Texte:
Le Grand Prix d'Australie 2026 n'a pas encore débuté qu'il est déjà marqué par des circonstances exceptionnelles. Face aux perturbations massives de voyage provoquées par le conflit au Moyen-Orient, la Formule 1 a décidé d'assouplir les règles de couvre-feu pour le week-end d'ouverture de la saison à Melbourne.
Le couvre-feu FIA : une règle méconnue mais cruciale
Le couvre-feu, instauré en Formule 1 depuis 2011, est une période durant laquelle les équipes sont interdites de mener toute activité opérationnelle sur leurs monoplaces. Selon l'Article 23.1 du règlement sportif FIA, pendant une période débutant 29 heures avant les premiers essais libres et se terminant 2 heures après le départ de la course, chaque concurrent ne peut avoir plus de 58 membres du personnel travaillant sur les voitures au circuit.
Cette règle impose typiquement un couvre-feu de 11,5 heures chaque nuit, durant lequel il est strictement interdit de toucher aux voitures, de travailler sur des composants ou même d'effectuer des travaux d'ingénierie sur ordinateur. Seul le personnel de restauration, marketing, médias ou de logistique (chargement/déchargement sans emballage) est exempté de ces restrictions.

Consigne:
Répondez aux questions suivantes à partir du texte sur le Grand Prix d'Australie 2026 :
(a) Dans quelle ville se dispute le week-end d'ouverture de la saison ?
(b) Depuis quelle année le couvre-feu est-il instauré en Formule 1 ?
(c) Quelle est la durée typique du couvre-feu chaque nuit ?

(Entrées de données stockées)
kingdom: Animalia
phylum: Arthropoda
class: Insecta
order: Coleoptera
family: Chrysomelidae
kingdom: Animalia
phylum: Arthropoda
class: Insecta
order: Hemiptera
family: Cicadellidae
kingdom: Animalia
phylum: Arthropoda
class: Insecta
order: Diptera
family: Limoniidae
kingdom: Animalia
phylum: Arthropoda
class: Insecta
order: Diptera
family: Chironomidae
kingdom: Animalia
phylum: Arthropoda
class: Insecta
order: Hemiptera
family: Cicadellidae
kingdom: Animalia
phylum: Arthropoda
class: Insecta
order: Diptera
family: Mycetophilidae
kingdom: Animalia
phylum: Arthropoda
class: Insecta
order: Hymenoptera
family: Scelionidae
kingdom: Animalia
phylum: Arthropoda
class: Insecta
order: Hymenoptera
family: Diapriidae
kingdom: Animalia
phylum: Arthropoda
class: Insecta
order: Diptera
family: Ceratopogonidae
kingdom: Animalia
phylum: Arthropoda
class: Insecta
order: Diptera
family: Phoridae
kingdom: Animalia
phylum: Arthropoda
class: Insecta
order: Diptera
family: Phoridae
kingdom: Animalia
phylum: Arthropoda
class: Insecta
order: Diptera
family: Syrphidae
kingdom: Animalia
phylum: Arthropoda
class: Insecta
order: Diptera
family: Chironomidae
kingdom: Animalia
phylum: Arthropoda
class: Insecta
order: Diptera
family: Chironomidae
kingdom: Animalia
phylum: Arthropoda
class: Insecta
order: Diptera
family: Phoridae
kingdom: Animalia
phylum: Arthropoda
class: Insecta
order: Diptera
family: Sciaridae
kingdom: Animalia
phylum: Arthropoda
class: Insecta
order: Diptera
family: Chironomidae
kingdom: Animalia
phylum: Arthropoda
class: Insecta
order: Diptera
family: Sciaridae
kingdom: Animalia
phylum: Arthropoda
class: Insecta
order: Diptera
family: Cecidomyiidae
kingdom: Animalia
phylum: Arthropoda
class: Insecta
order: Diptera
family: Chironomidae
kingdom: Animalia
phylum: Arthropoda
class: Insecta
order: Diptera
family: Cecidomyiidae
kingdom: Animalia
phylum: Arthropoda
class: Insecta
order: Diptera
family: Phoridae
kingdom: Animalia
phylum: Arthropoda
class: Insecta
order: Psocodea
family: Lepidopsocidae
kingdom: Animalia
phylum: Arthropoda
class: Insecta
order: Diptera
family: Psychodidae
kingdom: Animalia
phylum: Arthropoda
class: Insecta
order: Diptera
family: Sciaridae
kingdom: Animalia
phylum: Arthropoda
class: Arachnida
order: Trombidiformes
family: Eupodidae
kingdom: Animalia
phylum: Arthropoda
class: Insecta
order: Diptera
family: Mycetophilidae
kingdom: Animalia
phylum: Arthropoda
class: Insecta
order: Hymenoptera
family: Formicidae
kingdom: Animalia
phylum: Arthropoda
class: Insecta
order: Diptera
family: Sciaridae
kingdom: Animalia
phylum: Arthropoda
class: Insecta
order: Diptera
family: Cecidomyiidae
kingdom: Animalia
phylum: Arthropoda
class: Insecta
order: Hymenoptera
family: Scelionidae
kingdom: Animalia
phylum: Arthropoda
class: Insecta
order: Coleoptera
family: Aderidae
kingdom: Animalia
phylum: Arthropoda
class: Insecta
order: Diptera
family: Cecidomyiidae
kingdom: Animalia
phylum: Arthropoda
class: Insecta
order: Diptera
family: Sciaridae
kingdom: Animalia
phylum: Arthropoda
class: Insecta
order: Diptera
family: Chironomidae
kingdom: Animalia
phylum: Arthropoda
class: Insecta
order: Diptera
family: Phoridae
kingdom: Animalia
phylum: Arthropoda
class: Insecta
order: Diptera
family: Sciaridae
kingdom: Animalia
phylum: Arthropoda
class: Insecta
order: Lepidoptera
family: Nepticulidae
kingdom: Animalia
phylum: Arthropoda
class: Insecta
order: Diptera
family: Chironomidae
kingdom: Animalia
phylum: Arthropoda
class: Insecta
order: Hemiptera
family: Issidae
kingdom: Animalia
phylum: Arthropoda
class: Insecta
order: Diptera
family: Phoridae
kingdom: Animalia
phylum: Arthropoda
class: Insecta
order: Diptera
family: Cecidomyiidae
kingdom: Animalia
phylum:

Réponse attendue:
(a) À Melbourne.
(b) Depuis 2011.
(c) 11,5 heures.